Data records
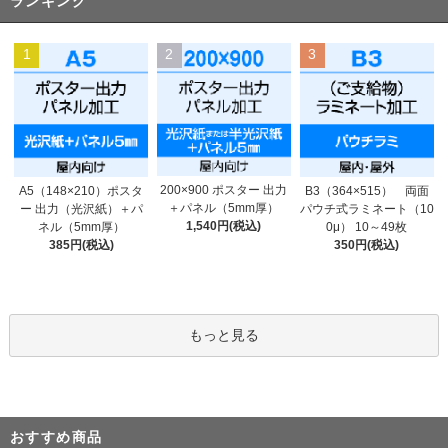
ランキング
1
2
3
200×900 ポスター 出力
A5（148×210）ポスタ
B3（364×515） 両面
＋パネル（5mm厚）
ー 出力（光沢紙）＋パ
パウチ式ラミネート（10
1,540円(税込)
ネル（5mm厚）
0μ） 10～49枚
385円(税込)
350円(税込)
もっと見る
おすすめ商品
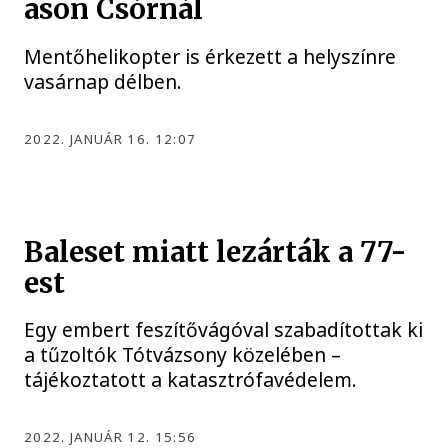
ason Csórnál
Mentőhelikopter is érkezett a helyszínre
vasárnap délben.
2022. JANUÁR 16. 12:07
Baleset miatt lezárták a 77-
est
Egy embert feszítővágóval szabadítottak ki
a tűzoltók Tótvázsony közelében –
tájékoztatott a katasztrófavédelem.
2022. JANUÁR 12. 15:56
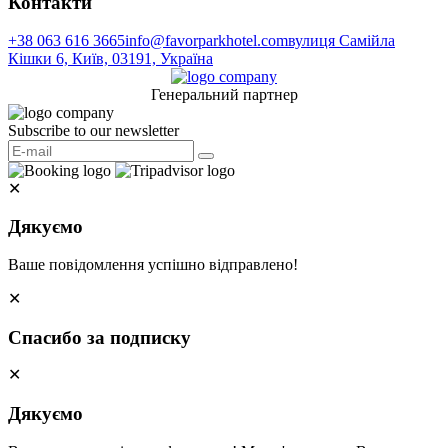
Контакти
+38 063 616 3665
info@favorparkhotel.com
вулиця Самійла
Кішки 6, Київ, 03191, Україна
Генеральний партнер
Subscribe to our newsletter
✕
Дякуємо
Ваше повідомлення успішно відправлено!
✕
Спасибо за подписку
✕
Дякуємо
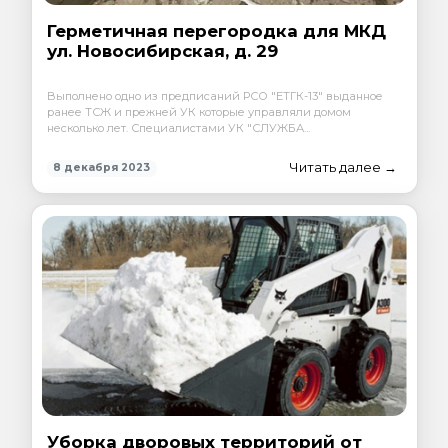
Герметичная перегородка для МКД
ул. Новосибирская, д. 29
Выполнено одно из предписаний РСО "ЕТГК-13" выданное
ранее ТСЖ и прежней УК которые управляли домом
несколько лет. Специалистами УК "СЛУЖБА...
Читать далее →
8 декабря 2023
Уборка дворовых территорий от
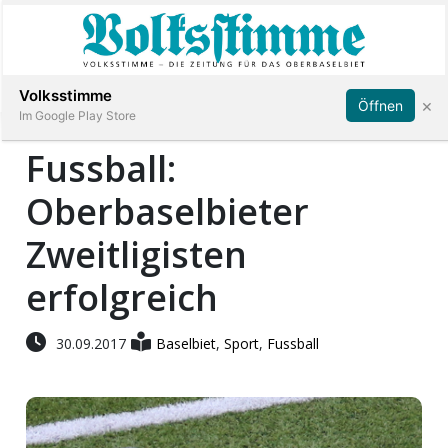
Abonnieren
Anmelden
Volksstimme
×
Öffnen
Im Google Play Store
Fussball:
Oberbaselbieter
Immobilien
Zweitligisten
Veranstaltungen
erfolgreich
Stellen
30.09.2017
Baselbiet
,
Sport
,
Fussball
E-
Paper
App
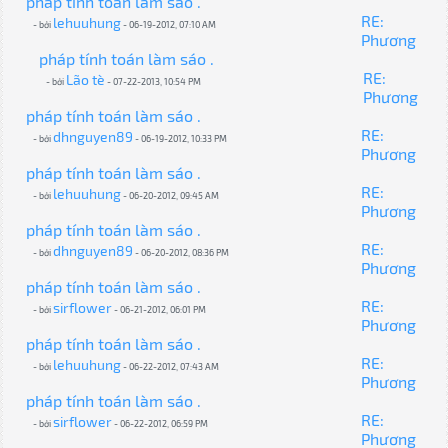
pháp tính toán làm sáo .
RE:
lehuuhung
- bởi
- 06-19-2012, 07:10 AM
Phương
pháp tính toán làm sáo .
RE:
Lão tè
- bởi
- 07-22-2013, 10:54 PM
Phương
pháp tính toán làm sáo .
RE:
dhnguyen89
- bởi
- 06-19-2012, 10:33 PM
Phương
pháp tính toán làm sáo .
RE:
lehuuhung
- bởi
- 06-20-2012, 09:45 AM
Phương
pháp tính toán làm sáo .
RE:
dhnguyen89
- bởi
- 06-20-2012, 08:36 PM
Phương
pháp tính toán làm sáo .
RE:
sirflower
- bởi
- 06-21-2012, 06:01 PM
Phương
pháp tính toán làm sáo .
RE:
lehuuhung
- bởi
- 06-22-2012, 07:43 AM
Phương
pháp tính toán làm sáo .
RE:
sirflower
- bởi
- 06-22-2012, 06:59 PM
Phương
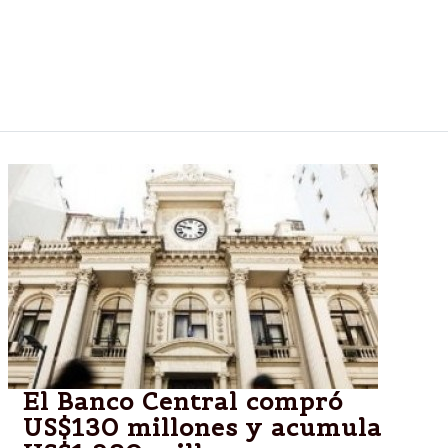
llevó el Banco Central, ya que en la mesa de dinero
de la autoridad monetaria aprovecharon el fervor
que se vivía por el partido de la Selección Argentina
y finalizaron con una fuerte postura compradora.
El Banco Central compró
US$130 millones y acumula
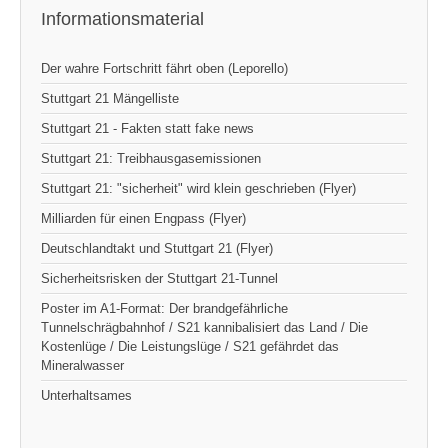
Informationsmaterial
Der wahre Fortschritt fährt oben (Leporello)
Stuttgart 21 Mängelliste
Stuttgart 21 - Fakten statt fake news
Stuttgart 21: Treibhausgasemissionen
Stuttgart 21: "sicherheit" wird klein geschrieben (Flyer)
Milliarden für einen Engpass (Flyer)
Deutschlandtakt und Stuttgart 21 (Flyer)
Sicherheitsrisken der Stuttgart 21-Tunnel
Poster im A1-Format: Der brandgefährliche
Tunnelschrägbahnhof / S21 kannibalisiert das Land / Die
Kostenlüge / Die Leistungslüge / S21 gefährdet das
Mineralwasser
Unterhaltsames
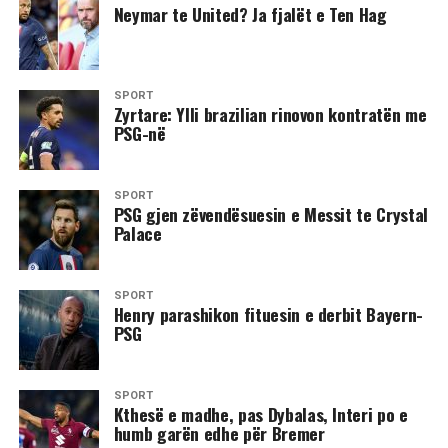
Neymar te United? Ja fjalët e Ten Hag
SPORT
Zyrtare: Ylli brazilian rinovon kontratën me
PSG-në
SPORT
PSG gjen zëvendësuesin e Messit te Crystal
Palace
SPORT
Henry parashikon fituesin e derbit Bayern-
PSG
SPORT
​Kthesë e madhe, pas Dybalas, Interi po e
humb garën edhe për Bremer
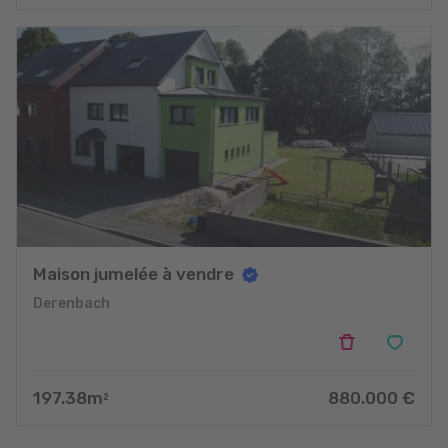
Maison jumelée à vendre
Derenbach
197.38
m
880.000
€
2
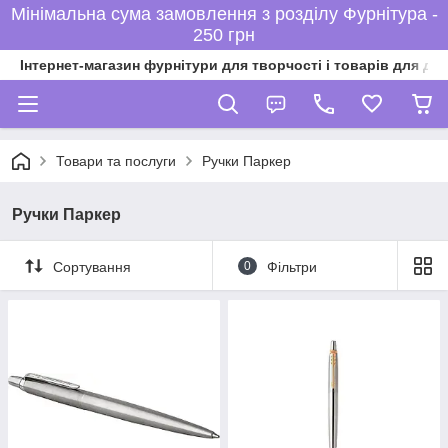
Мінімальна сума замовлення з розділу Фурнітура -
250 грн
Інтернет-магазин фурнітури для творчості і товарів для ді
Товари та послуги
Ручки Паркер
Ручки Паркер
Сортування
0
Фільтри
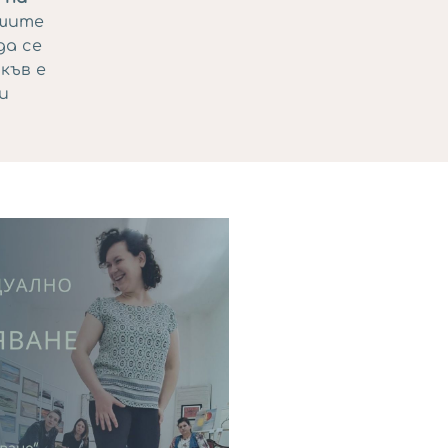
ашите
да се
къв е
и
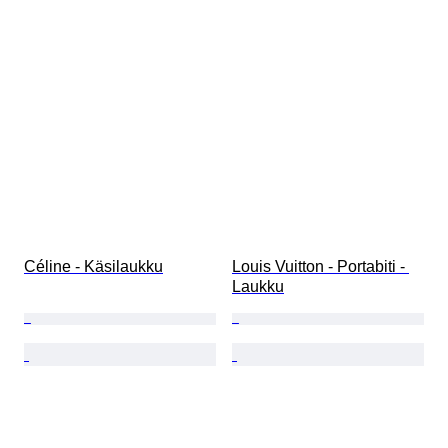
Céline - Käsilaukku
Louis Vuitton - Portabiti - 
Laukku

Directive
Count every line in the records that holds "Central" and give that count by itself.

Solved problem
2